Stored data entries
######
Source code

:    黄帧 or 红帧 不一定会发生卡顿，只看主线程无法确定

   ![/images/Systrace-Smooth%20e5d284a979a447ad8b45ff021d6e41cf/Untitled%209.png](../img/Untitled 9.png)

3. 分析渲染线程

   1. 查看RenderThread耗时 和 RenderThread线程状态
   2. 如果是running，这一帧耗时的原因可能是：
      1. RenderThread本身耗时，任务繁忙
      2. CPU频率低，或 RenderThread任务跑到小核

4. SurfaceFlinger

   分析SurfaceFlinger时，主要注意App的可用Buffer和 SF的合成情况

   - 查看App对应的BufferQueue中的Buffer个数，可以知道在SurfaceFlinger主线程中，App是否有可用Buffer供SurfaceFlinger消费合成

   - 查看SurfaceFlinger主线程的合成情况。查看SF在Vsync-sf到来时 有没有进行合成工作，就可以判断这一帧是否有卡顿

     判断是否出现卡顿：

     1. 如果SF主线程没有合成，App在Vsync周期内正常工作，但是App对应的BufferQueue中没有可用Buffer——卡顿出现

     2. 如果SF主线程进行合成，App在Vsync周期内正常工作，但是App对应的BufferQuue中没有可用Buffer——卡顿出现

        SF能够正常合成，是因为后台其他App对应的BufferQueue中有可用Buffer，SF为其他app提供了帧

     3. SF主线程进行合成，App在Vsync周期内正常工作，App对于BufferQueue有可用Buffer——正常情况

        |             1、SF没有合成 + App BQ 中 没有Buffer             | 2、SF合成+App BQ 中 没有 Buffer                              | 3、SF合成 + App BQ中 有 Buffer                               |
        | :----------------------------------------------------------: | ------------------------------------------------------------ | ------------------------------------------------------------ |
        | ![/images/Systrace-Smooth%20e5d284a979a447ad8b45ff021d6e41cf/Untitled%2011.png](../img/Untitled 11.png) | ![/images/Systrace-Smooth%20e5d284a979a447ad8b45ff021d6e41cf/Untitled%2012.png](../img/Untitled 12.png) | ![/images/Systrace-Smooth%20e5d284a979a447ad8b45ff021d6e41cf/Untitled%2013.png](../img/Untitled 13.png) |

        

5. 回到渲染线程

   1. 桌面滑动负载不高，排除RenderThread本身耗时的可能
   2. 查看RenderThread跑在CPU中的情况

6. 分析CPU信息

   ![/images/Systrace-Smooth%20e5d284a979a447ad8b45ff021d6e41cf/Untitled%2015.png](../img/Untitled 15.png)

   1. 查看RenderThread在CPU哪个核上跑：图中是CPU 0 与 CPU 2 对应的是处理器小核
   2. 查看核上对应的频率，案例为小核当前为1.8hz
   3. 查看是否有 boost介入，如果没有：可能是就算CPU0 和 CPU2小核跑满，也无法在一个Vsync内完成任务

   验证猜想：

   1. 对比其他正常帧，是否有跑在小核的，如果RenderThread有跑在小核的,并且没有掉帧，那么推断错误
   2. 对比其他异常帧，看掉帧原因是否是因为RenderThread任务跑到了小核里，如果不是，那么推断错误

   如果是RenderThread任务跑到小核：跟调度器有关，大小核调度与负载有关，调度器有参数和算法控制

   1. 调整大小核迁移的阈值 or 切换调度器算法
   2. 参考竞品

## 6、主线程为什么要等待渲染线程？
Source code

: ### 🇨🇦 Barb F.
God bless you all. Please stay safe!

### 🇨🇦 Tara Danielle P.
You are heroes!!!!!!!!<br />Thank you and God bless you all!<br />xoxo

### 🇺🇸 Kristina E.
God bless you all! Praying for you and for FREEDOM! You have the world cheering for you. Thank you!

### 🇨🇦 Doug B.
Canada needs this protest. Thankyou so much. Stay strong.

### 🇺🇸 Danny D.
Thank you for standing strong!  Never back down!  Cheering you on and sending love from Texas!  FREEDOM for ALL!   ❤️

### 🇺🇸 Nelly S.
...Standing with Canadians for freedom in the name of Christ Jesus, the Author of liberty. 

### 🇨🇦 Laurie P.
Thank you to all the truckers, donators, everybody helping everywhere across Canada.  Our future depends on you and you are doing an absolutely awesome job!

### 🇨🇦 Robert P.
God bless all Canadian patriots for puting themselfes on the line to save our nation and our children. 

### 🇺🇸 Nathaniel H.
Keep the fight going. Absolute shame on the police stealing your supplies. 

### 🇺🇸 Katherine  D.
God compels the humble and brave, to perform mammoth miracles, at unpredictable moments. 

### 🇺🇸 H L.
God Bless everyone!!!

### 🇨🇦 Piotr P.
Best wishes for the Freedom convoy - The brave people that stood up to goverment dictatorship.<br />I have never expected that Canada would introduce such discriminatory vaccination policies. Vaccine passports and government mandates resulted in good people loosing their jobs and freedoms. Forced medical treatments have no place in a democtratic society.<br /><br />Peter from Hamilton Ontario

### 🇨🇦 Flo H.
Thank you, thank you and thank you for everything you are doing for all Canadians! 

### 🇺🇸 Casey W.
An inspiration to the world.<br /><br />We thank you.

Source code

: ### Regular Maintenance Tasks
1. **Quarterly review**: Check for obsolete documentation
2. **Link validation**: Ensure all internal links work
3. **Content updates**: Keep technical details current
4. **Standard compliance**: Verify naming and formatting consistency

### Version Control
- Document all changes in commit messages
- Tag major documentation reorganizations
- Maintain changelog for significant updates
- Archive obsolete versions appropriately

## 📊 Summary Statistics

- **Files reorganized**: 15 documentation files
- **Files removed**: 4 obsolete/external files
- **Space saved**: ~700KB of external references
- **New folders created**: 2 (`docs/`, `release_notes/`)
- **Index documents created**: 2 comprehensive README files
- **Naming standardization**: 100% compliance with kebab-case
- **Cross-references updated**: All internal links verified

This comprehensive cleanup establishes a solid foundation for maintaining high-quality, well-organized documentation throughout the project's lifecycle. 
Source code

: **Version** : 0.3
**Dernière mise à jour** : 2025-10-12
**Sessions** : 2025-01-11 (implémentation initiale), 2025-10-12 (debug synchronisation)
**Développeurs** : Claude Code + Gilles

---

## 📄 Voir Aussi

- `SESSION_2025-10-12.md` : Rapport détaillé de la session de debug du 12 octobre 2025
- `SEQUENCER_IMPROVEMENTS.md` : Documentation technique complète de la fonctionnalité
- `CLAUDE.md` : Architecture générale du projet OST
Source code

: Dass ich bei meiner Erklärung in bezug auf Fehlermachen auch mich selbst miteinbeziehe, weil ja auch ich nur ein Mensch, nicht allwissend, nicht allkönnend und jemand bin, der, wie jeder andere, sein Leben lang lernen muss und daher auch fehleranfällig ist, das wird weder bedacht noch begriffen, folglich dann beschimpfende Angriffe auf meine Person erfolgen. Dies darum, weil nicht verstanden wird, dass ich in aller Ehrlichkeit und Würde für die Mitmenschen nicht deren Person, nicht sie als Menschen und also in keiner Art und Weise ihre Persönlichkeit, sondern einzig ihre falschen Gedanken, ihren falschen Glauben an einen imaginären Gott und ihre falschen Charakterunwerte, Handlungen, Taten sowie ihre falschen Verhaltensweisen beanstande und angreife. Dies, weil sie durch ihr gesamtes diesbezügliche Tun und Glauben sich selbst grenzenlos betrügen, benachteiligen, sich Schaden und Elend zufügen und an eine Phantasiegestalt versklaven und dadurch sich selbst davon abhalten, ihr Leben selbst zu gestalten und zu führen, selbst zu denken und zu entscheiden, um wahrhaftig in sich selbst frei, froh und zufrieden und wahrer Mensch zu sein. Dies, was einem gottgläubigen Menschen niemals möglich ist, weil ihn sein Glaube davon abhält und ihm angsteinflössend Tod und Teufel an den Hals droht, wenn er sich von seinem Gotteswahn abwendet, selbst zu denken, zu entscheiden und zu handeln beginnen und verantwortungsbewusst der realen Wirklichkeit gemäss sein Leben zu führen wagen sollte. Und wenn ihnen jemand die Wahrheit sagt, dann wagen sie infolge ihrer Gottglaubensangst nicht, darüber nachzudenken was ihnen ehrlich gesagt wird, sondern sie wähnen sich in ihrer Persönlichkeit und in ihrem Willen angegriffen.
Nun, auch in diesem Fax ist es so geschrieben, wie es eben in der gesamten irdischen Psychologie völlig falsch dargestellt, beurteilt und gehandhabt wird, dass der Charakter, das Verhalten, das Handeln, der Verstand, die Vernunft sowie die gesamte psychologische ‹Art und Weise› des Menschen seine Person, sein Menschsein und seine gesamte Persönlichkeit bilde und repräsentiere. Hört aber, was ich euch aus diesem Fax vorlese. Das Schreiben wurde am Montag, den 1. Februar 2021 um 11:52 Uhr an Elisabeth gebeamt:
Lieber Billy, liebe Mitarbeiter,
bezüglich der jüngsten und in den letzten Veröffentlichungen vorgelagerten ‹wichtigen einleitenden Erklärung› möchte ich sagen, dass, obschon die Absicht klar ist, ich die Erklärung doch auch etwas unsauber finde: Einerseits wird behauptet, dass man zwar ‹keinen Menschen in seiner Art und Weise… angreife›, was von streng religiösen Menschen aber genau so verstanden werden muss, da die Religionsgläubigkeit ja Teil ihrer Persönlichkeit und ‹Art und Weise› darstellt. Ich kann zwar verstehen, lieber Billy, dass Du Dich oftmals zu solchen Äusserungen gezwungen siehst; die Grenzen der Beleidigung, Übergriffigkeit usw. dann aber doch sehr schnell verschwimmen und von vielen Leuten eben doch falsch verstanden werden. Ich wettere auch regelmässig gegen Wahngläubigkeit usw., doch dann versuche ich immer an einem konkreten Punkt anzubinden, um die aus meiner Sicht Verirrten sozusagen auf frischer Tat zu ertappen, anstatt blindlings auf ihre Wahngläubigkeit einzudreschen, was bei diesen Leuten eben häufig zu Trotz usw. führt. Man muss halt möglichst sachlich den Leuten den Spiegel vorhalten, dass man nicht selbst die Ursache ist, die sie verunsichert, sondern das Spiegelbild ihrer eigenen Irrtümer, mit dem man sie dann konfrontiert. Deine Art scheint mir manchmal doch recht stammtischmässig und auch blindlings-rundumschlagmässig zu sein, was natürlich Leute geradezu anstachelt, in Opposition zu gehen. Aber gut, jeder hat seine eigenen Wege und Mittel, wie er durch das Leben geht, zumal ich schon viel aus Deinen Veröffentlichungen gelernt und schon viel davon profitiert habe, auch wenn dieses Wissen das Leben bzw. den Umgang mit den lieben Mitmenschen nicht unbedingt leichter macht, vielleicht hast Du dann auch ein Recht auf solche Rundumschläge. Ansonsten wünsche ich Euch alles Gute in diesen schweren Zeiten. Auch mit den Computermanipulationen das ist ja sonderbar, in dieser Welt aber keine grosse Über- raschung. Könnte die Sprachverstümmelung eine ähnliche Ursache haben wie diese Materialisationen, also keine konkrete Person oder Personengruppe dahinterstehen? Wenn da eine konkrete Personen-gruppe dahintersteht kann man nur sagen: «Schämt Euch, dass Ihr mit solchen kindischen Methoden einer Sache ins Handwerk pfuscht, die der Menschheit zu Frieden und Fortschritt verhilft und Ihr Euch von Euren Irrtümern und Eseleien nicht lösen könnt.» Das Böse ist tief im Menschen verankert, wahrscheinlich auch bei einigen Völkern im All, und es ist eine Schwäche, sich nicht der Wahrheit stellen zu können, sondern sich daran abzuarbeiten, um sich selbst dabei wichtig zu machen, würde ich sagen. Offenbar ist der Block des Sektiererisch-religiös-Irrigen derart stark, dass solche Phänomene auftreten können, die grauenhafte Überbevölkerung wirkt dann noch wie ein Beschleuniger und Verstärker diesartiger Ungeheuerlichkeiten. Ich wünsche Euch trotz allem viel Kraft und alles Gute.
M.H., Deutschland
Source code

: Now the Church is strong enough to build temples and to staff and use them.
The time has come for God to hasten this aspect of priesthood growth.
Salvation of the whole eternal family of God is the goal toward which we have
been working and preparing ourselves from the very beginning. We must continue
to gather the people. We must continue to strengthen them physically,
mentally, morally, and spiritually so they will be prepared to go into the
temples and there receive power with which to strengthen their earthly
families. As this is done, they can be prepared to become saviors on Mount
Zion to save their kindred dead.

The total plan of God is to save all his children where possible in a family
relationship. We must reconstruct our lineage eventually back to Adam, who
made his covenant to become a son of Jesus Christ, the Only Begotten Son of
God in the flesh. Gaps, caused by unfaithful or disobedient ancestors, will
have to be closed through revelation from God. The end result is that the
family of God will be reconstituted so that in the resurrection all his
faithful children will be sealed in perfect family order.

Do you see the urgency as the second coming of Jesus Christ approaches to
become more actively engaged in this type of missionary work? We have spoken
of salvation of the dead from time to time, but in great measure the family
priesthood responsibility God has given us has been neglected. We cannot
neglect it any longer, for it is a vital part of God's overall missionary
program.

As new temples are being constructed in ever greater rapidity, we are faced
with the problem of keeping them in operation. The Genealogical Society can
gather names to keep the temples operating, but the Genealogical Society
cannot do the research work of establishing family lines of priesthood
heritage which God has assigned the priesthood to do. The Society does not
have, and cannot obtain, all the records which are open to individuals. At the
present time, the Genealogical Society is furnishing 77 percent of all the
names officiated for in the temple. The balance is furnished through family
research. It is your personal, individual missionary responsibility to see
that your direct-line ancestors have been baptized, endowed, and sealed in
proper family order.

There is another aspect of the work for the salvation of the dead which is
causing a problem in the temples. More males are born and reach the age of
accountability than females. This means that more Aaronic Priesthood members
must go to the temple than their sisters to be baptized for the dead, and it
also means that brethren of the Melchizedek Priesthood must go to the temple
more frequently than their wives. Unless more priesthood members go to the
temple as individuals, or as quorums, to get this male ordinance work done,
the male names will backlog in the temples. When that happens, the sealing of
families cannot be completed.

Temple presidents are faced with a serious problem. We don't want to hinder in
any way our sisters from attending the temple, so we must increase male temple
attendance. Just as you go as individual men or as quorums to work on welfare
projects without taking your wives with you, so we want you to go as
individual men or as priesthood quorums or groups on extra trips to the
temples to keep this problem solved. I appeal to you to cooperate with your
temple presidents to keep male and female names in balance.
######
Exercise directions: From the entries above, extract only the lines running from the one containing "This comprehensive cleanup" through the one containing "Code + Gilles", inclusive.

Answer to this problem:
This comprehensive cleanup establishes a solid foundation for maintaining high-quality, well-organized documentation throughout the project's lifecycle. 
Source code

: **Version** : 0.3
**Dernière mise à jour** : 2025-10-12
**Sessions** : 2025-01-11 (implémentation initiale), 2025-10-12 (debug synchronisation)
**Développeurs** : Claude Code + Gilles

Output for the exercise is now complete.